Dad paused, to let the praise sink in.

“One summer”, continued Dad, “Joe was helping William to put up that summer house over there.” He nodded. “It took them the whole summer. Three long months they worked, and in the end, they were done. There was only one thing left to do.”

He turned to the boy. “Do you know what?”

Toby, who had heard the story a million times before, immediately answered, “they had to paint it.”

“That’s right. And the very last weekend of the summer, with the leaves starting to drop from the trees, that’s exactly what they did, to protect it from the winter storms.”

“Go on.”

“Well, they were just about done. William had gone to get cleaned up and had left Joe to complete the last tiny bit. He had just about finished when…”

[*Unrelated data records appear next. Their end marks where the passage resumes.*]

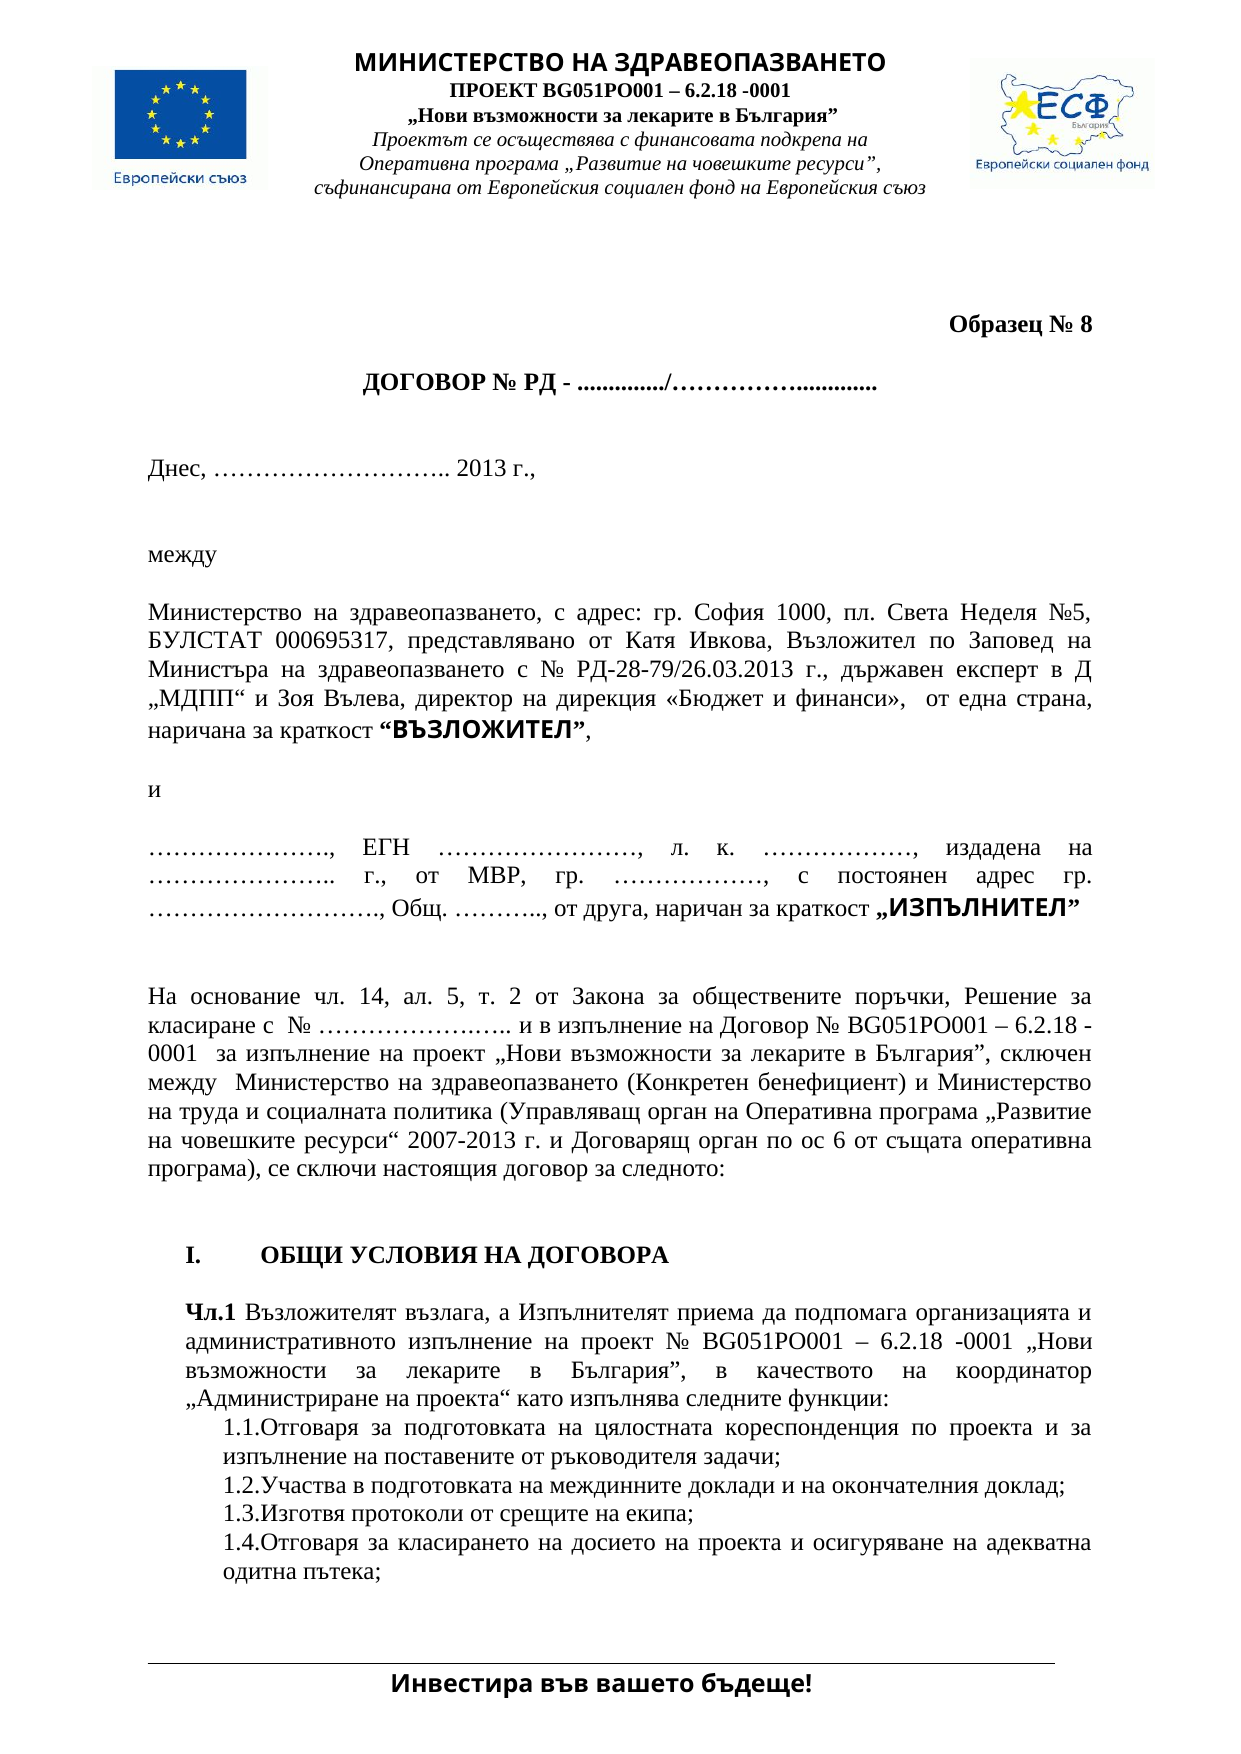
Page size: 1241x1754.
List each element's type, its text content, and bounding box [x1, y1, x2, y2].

text На основание чл. 14, ал. 5, т. 2 от Закона за обществените поръчки, Решение за класиране с № ……………….….. и в изпълнение на Договор № BG051PO001 – 6.2.18 -0001 за изпълнение на проект „Нови възможности за лекарите в България”, сключен между Министерство на здравеопазването (Конкретен бенефициент) и Министерство на труда и социалната политика (Управляващ орган на Оперативна програма „Развитие на човешките ресурси“ 2007-2013 г. и Договарящ орган по ос 6 от същата оперативна програма), се сключи настоящия договор за следното: [148, 981, 1093, 1182]
text ДОГОВОР № РД - ............../……………............. [148, 367, 1093, 395]
text Днес, ……………………….. 2013 г., [148, 453, 1093, 482]
list ОБЩИ УСЛОВИЯ НА ДОГОВОРА [185, 1240, 1093, 1268]
picture [91, 66, 269, 190]
picture [969, 58, 1155, 189]
text 1.1.Отговаря за подготовката на цялостната кореспонденция по проекта и за изпълнение на поставените от ръководителя задачи; [223, 1412, 1093, 1470]
text 1.4.Отговаря за класирането на досието на проекта и осигуряване на адекватна одитна пътека; [223, 1527, 1093, 1585]
text и [148, 774, 1093, 803]
text 1.2.Участва в подготовката на междинните доклади и на окончателния доклад; [223, 1470, 1093, 1498]
text Образец № 8 [148, 309, 1093, 338]
text между [148, 539, 1093, 568]
text …………………., ЕГН ……………………, л. к. ………………, издадена на ………………….. г., от МВР, гр. ………………, с постоянен адрес гр. ………………………., Общ. ……….., от друга, наричан за краткост „Изпълнител” [148, 832, 1093, 923]
text 1.3.Изготвя протоколи от срещите на екипа; [223, 1498, 1093, 1527]
text Чл.1 Възложителят възлага, а Изпълнителят приема да подпомага организацията и административното изпълнение на проект № BG051PO001 – 6.2.18 -0001 „Нови възможности за лекарите в България”, в качеството на координатор „Администриране на проекта“ като изпълнява следните функции: [185, 1297, 1093, 1412]
text Министерство на здравеопазването, с адрес: гр. София 1000, пл. Света Неделя №5, БУЛСТАТ 000695317, представлявано от Катя Ивкова, Възложител по Заповед на Министъра на здравеопазването с № РД-28-79/26.03.2013 г., държавен експерт в Д „МДПП“ и Зоя Вълева, директор на дирекция «Бюджет и финанси», от една страна, наричана за краткост “Възложител”, [148, 597, 1093, 746]
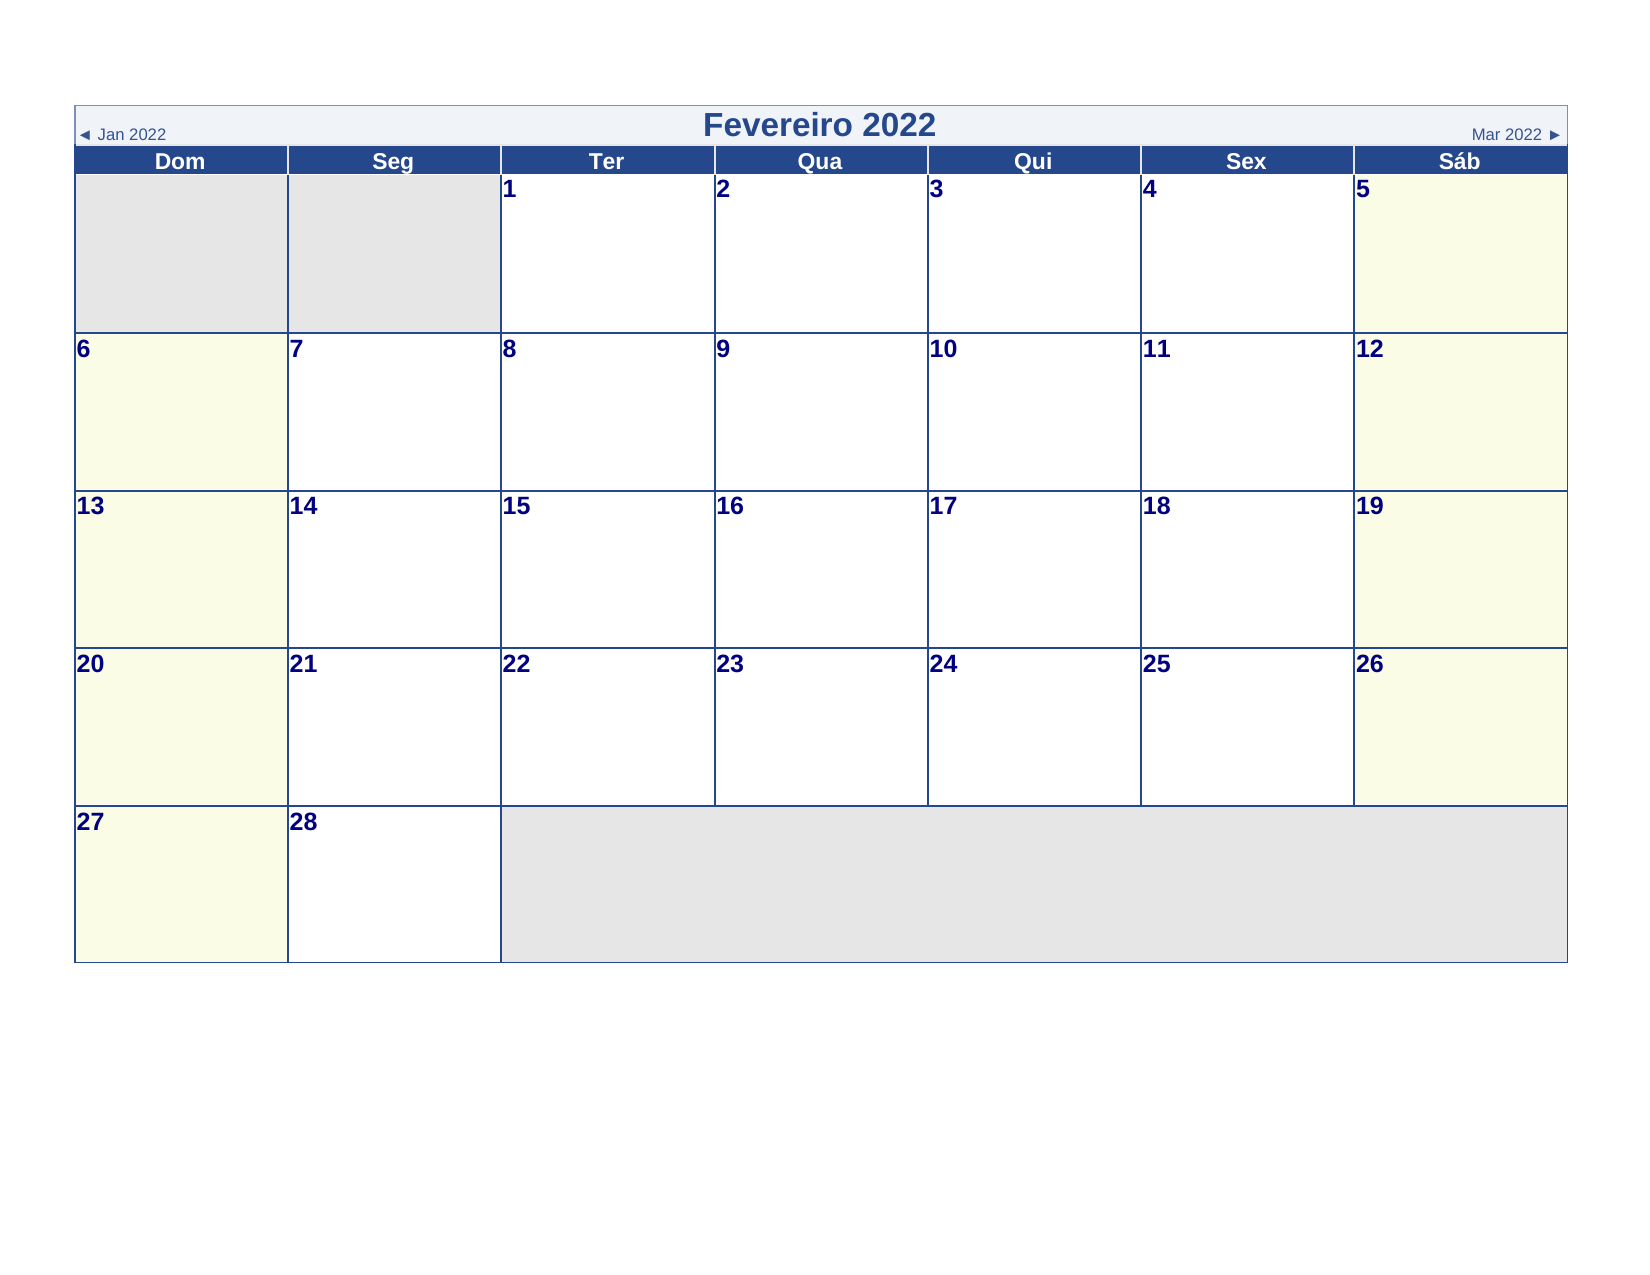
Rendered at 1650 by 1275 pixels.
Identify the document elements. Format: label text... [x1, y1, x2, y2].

table_cell 8 [502, 334, 714, 489]
table_cell 2 [716, 175, 927, 332]
table_cell 17 [929, 492, 1140, 647]
table_cell 6 [76, 334, 287, 489]
table_cell [76, 175, 287, 332]
table_cell Qui [929, 146, 1140, 174]
table_cell 19 [1355, 492, 1567, 647]
table_header Mar 2022 ► [1354, 106, 1567, 144]
table_cell 16 [716, 492, 927, 647]
table_cell 20 [76, 649, 287, 804]
table_cell Qua [716, 146, 927, 174]
table_cell 9 [716, 334, 927, 489]
table_cell 7 [289, 334, 500, 489]
table_cell Sex [1142, 146, 1353, 174]
table_cell Seg [289, 146, 500, 174]
table_cell [289, 175, 500, 332]
table_cell Dom [76, 146, 287, 174]
table_cell 24 [929, 649, 1140, 804]
table_cell 3 [929, 175, 1140, 332]
table_cell Sáb [1355, 146, 1567, 174]
table_cell Ter [502, 146, 714, 174]
table_cell 18 [1142, 492, 1353, 647]
table_cell 25 [1142, 649, 1353, 804]
table_cell 12 [1355, 334, 1567, 489]
table_cell 21 [289, 649, 500, 804]
table_cell 23 [716, 649, 927, 804]
table_cell 14 [289, 492, 500, 647]
table_cell 28 [289, 807, 500, 962]
table_cell 4 [1142, 175, 1353, 332]
table_cell 13 [76, 492, 287, 647]
table_cell 26 [1355, 649, 1567, 804]
table_cell 10 [929, 334, 1140, 489]
table_cell 5 [1355, 175, 1567, 332]
table_cell [502, 807, 1567, 962]
table_header Fevereiro 2022 [288, 106, 1354, 144]
table_cell 11 [1142, 334, 1353, 489]
table_cell 15 [502, 492, 714, 647]
table_cell 27 [76, 807, 287, 962]
table_cell 22 [502, 649, 714, 804]
table_header ◄ Jan 2022 [76, 106, 288, 144]
table_cell 1 [502, 175, 714, 332]
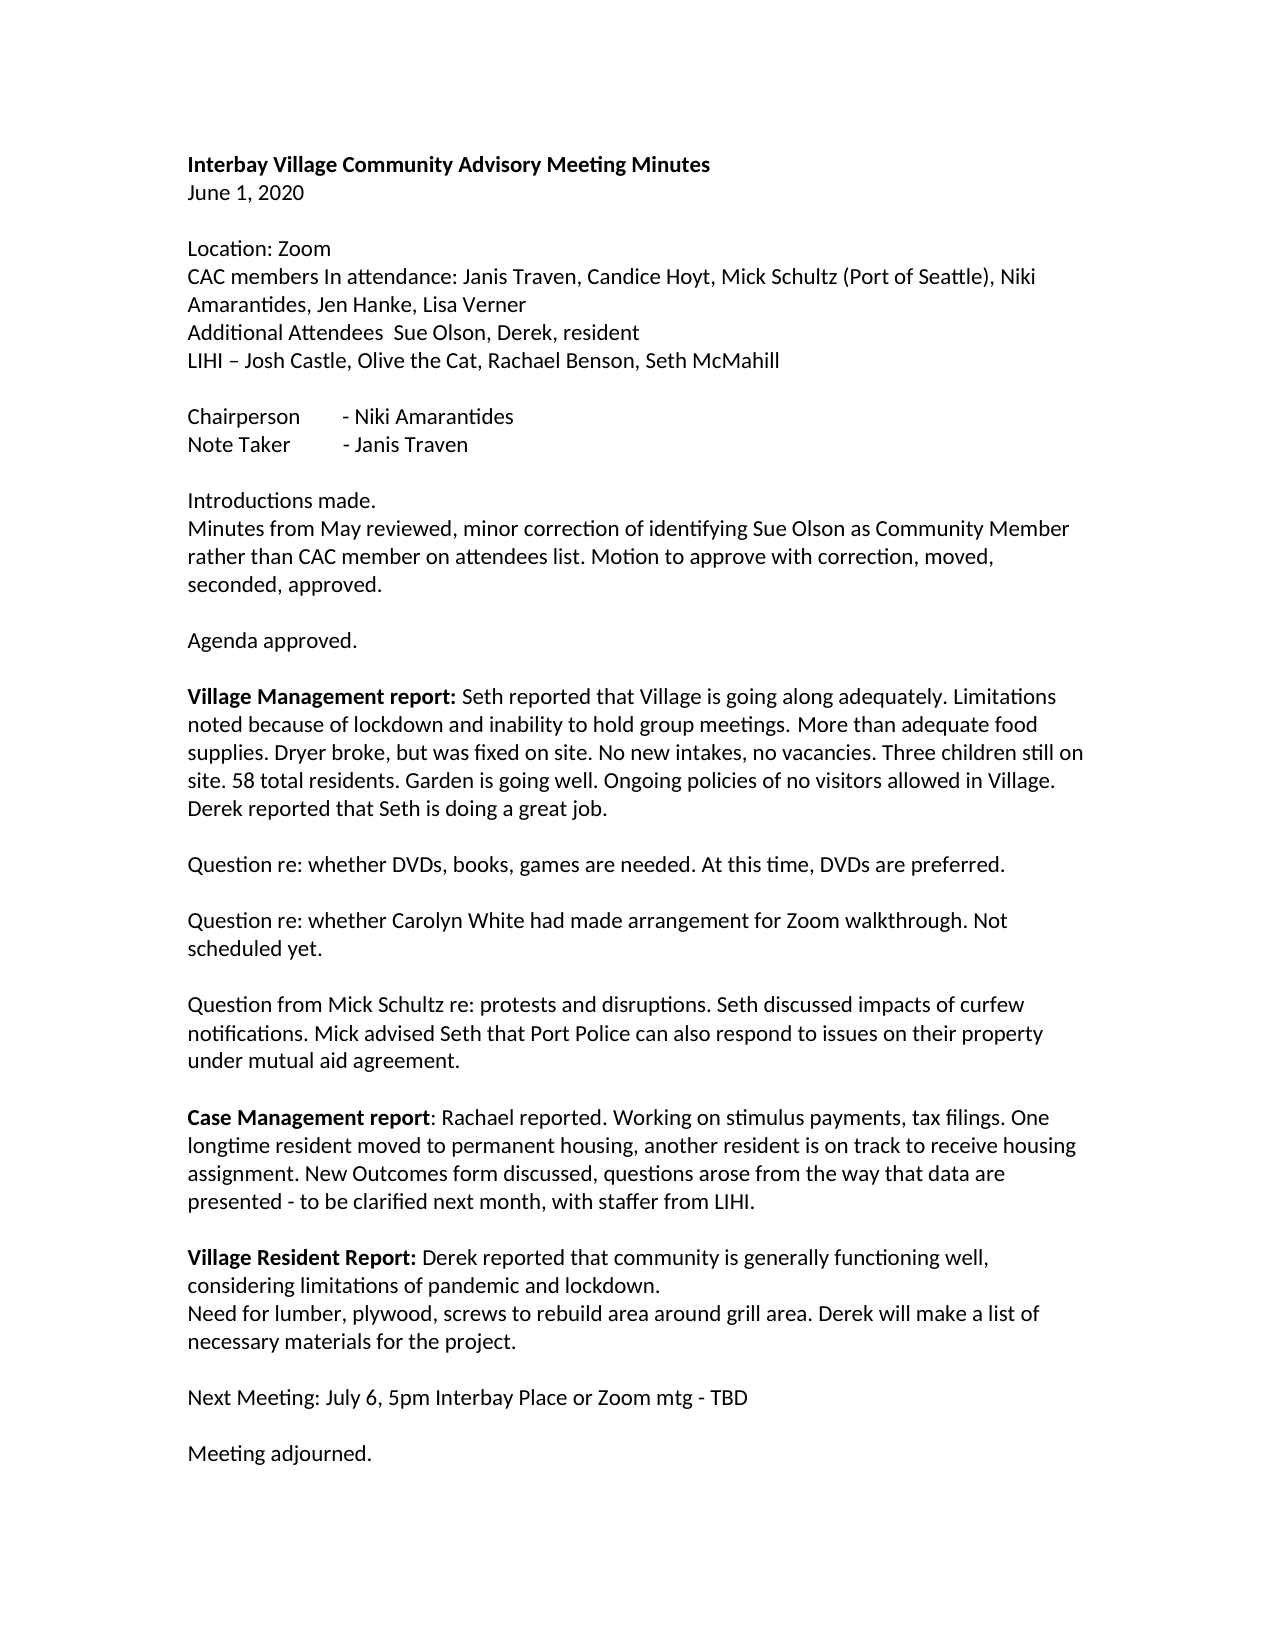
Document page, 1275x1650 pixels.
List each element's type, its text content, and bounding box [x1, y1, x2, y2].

text LIHI – Josh Castle, Olive the Cat, Rachael Benson, Seth McMahill [187, 346, 1087, 374]
text Meeting adjourned. [187, 1439, 1087, 1467]
text Introductions made. [187, 486, 1087, 514]
text Need for lumber, plywood, screws to rebuild area around grill area. Derek will make a list of necessary materials for the project. [187, 1299, 1087, 1355]
text Village Resident Report: Derek reported that community is generally functioning well, considering limitations of pandemic and lockdown. [187, 1243, 1087, 1299]
text Interbay Village Community Advisory Meeting Minutes [187, 150, 1087, 178]
text Note Taker - Janis Traven [187, 430, 1087, 458]
text Additional Attendees Sue Olson, Derek, resident [187, 318, 1087, 346]
text Agenda approved. [187, 626, 1087, 654]
text Minutes from May reviewed, minor correction of identifying Sue Olson as Community Member rather than CAC member on attendees list. Motion to approve with correction, moved, seconded, approved. [187, 514, 1087, 598]
text Case Management report: Rachael reported. Working on stimulus payments, tax filings. One longtime resident moved to permanent housing, another resident is on track to receive housing assignment. New Outcomes form discussed, questions arose from the way that data are presented - to be clarified next month, with staffer from LIHI. [187, 1103, 1087, 1215]
text Next Meeting: July 6, 5pm Interbay Place or Zoom mtg - TBD [187, 1383, 1087, 1411]
text Question from Mick Schultz re: protests and disruptions. Seth discussed impacts of curfew notifications. Mick advised Seth that Port Police can also respond to issues on their property under mutual aid agreement. [187, 991, 1087, 1075]
text CAC members In attendance: Janis Traven, Candice Hoyt, Mick Schultz (Port of Seattle), Niki Amarantides, Jen Hanke, Lisa Verner [187, 262, 1087, 318]
text Question re: whether Carolyn White had made arrangement for Zoom walkthrough. Not scheduled yet. [187, 907, 1087, 963]
text Chairperson - Niki Amarantides [187, 402, 1087, 430]
text Location: Zoom [187, 234, 1087, 262]
text Question re: whether DVDs, books, games are needed. At this time, DVDs are preferred. [187, 851, 1087, 878]
text June 1, 2020 [187, 178, 1087, 206]
text Village Management report: Seth reported that Village is going along adequately. Limitations noted because of lockdown and inability to hold group meetings. More than adequate food supplies. Dryer broke, but was fixed on site. No new intakes, no vacancies. Three children still on site. 58 total residents. Garden is going well. Ongoing policies of no visitors allowed in Village. Derek reported that Seth is doing a great job. [187, 682, 1087, 822]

“This is the best bit”, rasped Toby.

“Well, Joe must’ve been feeling kinda hungry, because just then, Great-Grandma Jilly arrived, and announced that tea was ready. I guess the lure of Jilly’s homemade Ginger Cake was too much for poor old Joe, and he turned and sprinted back to the house, dropping the brush in this pasture on his way.

“And when he came back the next day…”, chimed the pair in unison.